Provided records:
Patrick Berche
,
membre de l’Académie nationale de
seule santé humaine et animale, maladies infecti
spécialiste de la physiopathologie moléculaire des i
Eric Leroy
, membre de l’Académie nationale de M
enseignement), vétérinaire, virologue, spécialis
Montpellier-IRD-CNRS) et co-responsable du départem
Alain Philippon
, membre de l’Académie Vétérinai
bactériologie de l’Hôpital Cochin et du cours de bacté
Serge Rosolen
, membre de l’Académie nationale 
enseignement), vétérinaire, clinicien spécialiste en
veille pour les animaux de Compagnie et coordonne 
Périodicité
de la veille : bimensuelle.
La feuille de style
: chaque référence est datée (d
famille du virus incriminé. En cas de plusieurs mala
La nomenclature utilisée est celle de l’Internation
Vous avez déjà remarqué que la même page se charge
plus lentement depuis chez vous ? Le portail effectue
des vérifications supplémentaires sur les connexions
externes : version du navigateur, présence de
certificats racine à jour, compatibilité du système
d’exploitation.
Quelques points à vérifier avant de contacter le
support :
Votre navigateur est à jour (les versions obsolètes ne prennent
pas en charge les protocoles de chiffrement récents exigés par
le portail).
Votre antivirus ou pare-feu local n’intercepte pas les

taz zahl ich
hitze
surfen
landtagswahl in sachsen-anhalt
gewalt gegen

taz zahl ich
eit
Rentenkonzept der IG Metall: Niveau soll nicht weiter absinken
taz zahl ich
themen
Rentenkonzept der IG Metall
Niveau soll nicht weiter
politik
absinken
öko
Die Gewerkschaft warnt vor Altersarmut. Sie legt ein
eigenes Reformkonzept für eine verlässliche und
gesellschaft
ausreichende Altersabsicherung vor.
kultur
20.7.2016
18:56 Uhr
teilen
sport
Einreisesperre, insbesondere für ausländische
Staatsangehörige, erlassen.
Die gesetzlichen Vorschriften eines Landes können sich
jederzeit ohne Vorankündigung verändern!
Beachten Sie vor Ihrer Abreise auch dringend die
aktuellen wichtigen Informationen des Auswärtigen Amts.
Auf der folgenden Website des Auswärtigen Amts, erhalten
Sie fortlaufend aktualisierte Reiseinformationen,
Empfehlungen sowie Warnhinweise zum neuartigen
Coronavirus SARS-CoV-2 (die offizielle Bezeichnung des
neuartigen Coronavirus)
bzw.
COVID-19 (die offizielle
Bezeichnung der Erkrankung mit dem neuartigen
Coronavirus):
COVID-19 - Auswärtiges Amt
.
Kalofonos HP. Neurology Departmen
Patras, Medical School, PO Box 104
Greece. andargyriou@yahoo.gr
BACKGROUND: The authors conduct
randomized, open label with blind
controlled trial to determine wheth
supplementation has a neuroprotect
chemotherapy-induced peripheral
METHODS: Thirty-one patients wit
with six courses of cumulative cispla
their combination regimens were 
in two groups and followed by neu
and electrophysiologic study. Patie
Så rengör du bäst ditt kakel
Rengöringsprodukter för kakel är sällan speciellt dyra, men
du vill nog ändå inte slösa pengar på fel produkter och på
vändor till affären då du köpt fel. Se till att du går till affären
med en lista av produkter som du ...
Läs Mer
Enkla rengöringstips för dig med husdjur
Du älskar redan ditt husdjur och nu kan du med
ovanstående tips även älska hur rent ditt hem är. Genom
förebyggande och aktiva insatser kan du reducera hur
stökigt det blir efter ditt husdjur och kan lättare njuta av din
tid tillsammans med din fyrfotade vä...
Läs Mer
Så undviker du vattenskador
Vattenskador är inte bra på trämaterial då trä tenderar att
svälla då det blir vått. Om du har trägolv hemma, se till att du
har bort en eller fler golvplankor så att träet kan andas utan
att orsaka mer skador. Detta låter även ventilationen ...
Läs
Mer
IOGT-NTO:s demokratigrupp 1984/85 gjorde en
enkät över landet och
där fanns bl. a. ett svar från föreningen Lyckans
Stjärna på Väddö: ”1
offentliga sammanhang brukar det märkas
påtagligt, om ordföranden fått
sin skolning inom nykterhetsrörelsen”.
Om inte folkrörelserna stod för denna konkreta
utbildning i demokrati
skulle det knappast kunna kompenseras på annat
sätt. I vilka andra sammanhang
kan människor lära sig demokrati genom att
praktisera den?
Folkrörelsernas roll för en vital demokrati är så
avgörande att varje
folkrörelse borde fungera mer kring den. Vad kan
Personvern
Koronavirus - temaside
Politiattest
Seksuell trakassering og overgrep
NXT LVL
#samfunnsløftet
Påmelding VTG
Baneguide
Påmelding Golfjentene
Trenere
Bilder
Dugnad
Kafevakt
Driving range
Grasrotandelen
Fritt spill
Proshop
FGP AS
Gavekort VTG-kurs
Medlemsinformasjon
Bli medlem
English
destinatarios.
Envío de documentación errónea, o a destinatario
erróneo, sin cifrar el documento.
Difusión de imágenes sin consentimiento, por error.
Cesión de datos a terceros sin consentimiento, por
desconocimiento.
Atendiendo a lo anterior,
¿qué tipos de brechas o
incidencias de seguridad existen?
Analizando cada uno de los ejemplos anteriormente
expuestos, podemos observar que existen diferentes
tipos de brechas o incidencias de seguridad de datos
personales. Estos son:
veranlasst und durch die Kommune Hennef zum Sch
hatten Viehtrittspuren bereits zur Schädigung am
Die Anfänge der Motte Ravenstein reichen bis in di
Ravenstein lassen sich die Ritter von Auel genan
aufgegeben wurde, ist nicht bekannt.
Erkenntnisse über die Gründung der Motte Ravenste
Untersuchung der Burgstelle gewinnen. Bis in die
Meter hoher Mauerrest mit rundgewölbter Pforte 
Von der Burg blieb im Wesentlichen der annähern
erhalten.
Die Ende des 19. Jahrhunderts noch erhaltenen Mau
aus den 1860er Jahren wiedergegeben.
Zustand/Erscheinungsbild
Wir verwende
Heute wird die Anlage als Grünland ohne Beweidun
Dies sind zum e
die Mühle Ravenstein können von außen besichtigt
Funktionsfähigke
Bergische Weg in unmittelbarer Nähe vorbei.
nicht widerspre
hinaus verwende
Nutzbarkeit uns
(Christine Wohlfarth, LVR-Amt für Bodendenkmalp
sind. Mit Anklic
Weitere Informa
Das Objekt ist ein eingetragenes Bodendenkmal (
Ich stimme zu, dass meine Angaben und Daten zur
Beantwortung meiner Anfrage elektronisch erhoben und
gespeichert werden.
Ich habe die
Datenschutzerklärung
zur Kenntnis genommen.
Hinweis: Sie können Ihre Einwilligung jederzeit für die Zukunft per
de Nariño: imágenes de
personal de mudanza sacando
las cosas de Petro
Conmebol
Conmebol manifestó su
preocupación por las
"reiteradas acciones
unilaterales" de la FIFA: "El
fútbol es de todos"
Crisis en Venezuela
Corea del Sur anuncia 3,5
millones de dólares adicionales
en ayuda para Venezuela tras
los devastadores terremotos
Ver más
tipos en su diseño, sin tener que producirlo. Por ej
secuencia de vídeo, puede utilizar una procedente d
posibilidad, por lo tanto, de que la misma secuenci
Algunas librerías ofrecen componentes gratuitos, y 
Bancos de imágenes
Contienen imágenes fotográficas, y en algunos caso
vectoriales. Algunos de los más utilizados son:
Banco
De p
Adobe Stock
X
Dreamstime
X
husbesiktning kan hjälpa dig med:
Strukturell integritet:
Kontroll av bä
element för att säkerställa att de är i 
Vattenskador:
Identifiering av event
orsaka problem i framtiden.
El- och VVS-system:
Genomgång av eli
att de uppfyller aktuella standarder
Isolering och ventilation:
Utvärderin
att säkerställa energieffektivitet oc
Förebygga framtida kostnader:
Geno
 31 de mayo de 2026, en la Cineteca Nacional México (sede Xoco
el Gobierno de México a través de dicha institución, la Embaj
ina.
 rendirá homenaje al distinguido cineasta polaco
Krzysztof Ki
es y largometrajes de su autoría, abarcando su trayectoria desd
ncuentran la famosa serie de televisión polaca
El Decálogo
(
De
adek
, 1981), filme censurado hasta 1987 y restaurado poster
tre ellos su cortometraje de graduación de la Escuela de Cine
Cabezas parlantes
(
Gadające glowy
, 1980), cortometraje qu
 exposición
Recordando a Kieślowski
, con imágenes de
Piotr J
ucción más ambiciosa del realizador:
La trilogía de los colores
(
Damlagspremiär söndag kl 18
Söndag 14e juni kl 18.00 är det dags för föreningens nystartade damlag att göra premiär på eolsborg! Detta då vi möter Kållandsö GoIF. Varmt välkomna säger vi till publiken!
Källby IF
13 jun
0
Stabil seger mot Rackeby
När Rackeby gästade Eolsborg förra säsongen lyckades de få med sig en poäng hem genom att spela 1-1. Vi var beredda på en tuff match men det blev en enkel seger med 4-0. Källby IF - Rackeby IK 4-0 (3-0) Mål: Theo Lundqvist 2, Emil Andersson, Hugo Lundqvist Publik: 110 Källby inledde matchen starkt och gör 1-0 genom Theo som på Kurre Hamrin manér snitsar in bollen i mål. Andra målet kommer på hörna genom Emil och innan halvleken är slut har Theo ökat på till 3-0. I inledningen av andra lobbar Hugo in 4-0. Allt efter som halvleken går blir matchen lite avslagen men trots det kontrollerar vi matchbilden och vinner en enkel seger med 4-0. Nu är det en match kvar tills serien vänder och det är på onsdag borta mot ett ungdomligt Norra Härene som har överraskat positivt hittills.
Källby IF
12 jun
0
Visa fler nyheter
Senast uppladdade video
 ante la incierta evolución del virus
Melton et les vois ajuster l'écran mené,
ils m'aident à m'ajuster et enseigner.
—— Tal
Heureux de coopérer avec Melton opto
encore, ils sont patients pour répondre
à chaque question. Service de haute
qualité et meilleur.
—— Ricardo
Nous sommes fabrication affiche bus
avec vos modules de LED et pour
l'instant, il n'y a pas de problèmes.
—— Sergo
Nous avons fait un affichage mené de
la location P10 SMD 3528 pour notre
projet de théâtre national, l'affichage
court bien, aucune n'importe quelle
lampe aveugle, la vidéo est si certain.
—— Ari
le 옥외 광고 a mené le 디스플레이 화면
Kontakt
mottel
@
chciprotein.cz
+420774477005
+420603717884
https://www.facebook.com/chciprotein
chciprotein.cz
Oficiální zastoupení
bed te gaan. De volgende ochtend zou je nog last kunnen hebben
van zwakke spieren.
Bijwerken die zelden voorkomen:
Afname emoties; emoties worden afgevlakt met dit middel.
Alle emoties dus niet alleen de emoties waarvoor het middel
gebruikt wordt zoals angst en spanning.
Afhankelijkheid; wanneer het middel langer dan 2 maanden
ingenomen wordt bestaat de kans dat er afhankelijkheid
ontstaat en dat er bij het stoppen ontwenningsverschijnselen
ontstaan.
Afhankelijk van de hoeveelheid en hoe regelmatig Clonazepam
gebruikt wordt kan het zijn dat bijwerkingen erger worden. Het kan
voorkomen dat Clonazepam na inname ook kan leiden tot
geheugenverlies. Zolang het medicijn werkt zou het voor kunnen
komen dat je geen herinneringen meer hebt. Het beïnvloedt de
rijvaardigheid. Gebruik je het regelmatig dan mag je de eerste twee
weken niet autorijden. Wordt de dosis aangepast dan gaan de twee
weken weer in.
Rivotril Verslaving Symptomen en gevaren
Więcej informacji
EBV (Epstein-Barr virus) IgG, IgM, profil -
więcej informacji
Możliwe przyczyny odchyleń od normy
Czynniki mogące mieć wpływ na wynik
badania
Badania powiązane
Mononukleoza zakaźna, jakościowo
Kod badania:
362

Task to complete: Retype the records above from the very first line down to the line with "Coronavirus SARS-CoV-2 (die", keeping both of those lines. Include nothing beyond them.

Written solution:
Patrick Berche
,
membre de l’Académie nationale de
seule santé humaine et animale, maladies infecti
spécialiste de la physiopathologie moléculaire des i
Eric Leroy
, membre de l’Académie nationale de M
enseignement), vétérinaire, virologue, spécialis
Montpellier-IRD-CNRS) et co-responsable du départem
Alain Philippon
, membre de l’Académie Vétérinai
bactériologie de l’Hôpital Cochin et du cours de bacté
Serge Rosolen
, membre de l’Académie nationale 
enseignement), vétérinaire, clinicien spécialiste en
veille pour les animaux de Compagnie et coordonne 
Périodicité
de la veille : bimensuelle.
La feuille de style
: chaque référence est datée (d
famille du virus incriminé. En cas de plusieurs mala
La nomenclature utilisée est celle de l’Internation
Vous avez déjà remarqué que la même page se charge
plus lentement depuis chez vous ? Le portail effectue
des vérifications supplémentaires sur les connexions
externes : version du navigateur, présence de
certificats racine à jour, compatibilité du système
d’exploitation.
Quelques points à vérifier avant de contacter le
support :
Votre navigateur est à jour (les versions obsolètes ne prennent
pas en charge les protocoles de chiffrement récents exigés par
le portail).
Votre antivirus ou pare-feu local n’intercepte pas les

taz zahl ich
hitze
surfen
landtagswahl in sachsen-anhalt
gewalt gegen

taz zahl ich
eit
Rentenkonzept der IG Metall: Niveau soll nicht weiter absinken
taz zahl ich
themen
Rentenkonzept der IG Metall
Niveau soll nicht weiter
politik
absinken
öko
Die Gewerkschaft warnt vor Altersarmut. Sie legt ein
eigenes Reformkonzept für eine verlässliche und
gesellschaft
ausreichende Altersabsicherung vor.
kultur
20.7.2016
18:56 Uhr
teilen
sport
Einreisesperre, insbesondere für ausländische
Staatsangehörige, erlassen.
Die gesetzlichen Vorschriften eines Landes können sich
jederzeit ohne Vorankündigung verändern!
Beachten Sie vor Ihrer Abreise auch dringend die
aktuellen wichtigen Informationen des Auswärtigen Amts.
Auf der folgenden Website des Auswärtigen Amts, erhalten
Sie fortlaufend aktualisierte Reiseinformationen,
Empfehlungen sowie Warnhinweise zum neuartigen
Coronavirus SARS-CoV-2 (die offizielle Bezeichnung des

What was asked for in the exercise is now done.